**Given data**
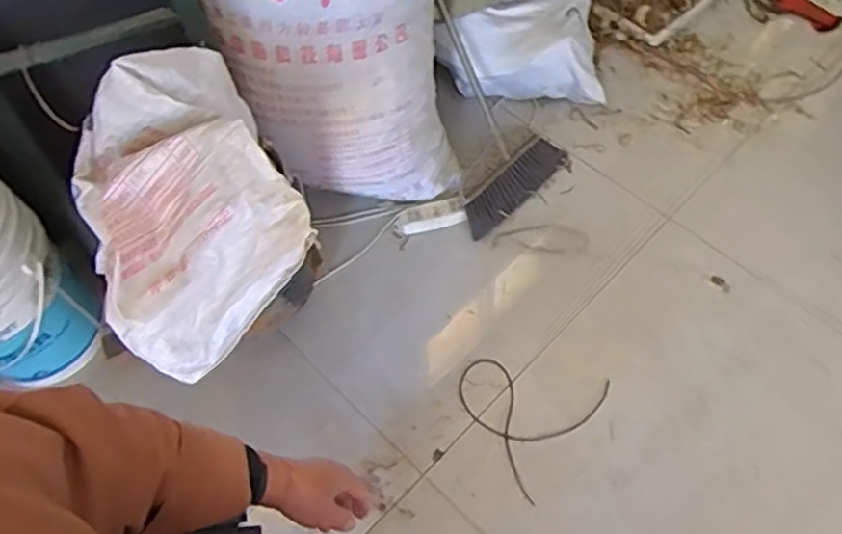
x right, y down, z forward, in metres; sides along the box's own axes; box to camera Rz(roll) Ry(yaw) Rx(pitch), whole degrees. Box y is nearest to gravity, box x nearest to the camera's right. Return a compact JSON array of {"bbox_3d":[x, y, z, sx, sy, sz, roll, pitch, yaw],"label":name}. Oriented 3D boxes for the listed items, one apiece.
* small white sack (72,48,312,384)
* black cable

**Task goal**
Set down all of the material above exactly as written, leaving the pictures out.

**Written answer**
x right, y down, z forward, in metres; sides along the box's own axes; box to camera Rz(roll) Ry(yaw) Rx(pitch), whole degrees. Box y is nearest to gravity, box x nearest to the camera's right. Return a compact JSON array of {"bbox_3d":[x, y, z, sx, sy, sz, roll, pitch, yaw],"label":name}. Oriented 3D boxes for the listed items, one apiece.
* small white sack (72,48,312,384)
* black cable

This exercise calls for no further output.